• TASK LIST:
(1) From the passage about the trips to Nashville, extract the text starting with "I was still" and going on through "my vacation days.", word for word.
(2) In the passage about the trips to Nashville, what vehicle did the bicycle ride in on the drive there?
(3) Carry on the account of the trips to Nashville, picking up after its final sentence.

• PASSAGE PROVIDED:
>>>>
I lost that night, and Johnny Johnson won. I didn’t like losing, but I was very impressed with Johnny’s talent. Years later I was on a show with Rascal Flatts. I was doing a sound check when a fiddle player started to tune up. I looked up and saw Johnny Johnson, now one of the hottest fiddle players in country music.
I REALLY DIDN’T KNOW ANYBODY IN THE MUSIC BUSINESS, but my friends Lloyd and Debra Kelso encouraged me to visit them in Nashville. Lloyd had a law firm on the corner of Chet Atkins Place and 18th Avenue, part of Nashville’s famous Music Row.
In October 1996, I loaded my bicycle—I had not yet returned the borrowed bike that I had been riding the day I met Bea and Russell—in the bed of a 1984 brown Ford truck. I wanted to have the bike just in case the truck broke down on my way to Nashville.
I drove the longest trip I’d ever driven outside of Charlotte, nearly four hundred miles up Highway 74, across Interstate 40, westbound to exit 209B, Demonbreun Street, also known as Music Row. I spent three days observing and meeting with a few of Lloyd’s friends whom he had met in the music business or represented as an attorney. I met with music legend Don Light, whose publishing fame rested on Jimmy Buffett’s “Margaritaville,” and I sang a few songs for him. I met Charlie Monk, another music publishing mogul, at the church Lloyd and Debra attended. I met with a few executives from music companies, and a few others. I was surprised at how nice these people were to me even though I was a nobody. I made several trips to Nashville over the next few months, just trying to get my foot in the door of the music business. But, although the doors opened with relative ease, nobody seemed interested in my songs or me as an artist, and nothing ever came of my visits.
I was still working full time at the prison. It was relatively easy to make trips to Nashville when Sergeant Newton was kind enough to arrange my schedule so I would have three days off in a row. I could make a hasty trip to Nashville and be back in time to work the third shift, from eleven at night to seven in the morning. But when I took the community work crew job, I had to plan my trips sparingly, using only my vacation days.
<<<<
• INFORMATION SHOWN:
>>>>
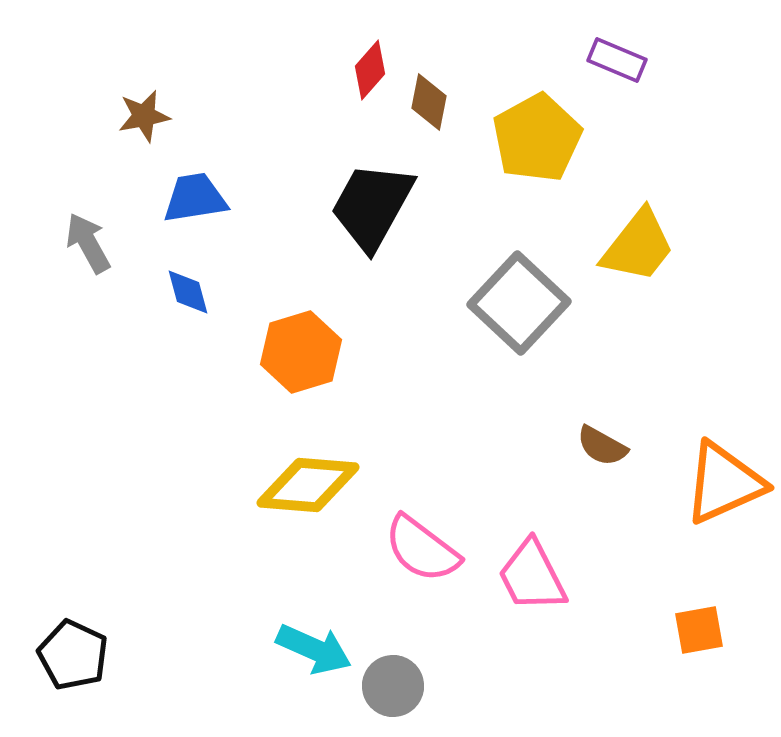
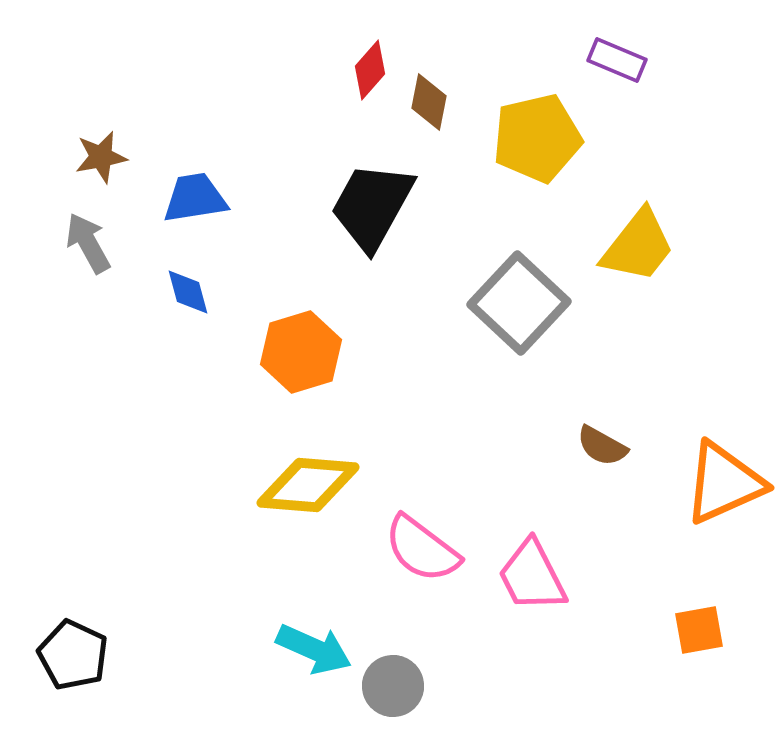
brown star: moved 43 px left, 41 px down
yellow pentagon: rotated 16 degrees clockwise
<<<<
• TASK-BY-TASK ANSWERS:
(1)
I was still working full time at the prison. It was relatively easy to make trips to Nashville when Sergeant Newton was kind enough to arrange my schedule so I would have three days off in a row. I could make a hasty trip to Nashville and be back in time to work the third shift, from eleven at night to seven in the morning. But when I took the community work crew job, I had to plan my trips sparingly, using only my vacation days.

(2) The bed of a 1984 brown Ford truck.

(3)
There’s a saying in the music business: you must be present to win. In other words, I needed to move to Nashville before I could expect anyone to take me seriously. I understood that, but I was also wary enough to know that I better have a reason to move to Music City before giving up a real job to pursue what may turn out to be a pipe dream. One morning, after I had worked a long third shift at the prison, I was awakened from a deep sleep by somebody pounding on the side of my rented trailer, banging away right where my bedroom was located. In my pre-coffee condition, I could barely function, but I recognized Tonia’s voice outside the trailer, calling to me, “Jimmy! Get up! I have something to tell you.”
I stumbled to the front door and invited Tonia inside. “Wha . . . What’s the matter? What’s going on?”
“Nothing’s wrong, but you need to get cleaned up and put on some singin’ clothes. We’re going to Charlotte.”
“What’s in Charlotte? Tonia, what in the world are you talkin’ about? I just got to bed a few hours ago. I’m not going anywhere.”
“Yes, you are,” Tonia insisted. “My friend Christy Williams gave me her ticket to the Opryland Theme Park auditions that are being held today at the Charlotte Convention Center.”
“What? Why isn’t Christy going? She really wants a shot as a female artist.” Christy and I were friendly rivals on the local singers’ circuit, which made me skeptical and quite reluctant to take the invitation seriously. It didn’t make sense. Similar to the “tickets” awarded to contestants on modern-day television shows, such as American Idol, The Voice, and The X Factor, of the thousands of tryouts for Opryland, only a limited number of contestants actually receive an invitation to audition before the decision makers. Christy had received one of those tickets. So why would Christy give away her ticket—and her chance to possibly break into the music business—to me?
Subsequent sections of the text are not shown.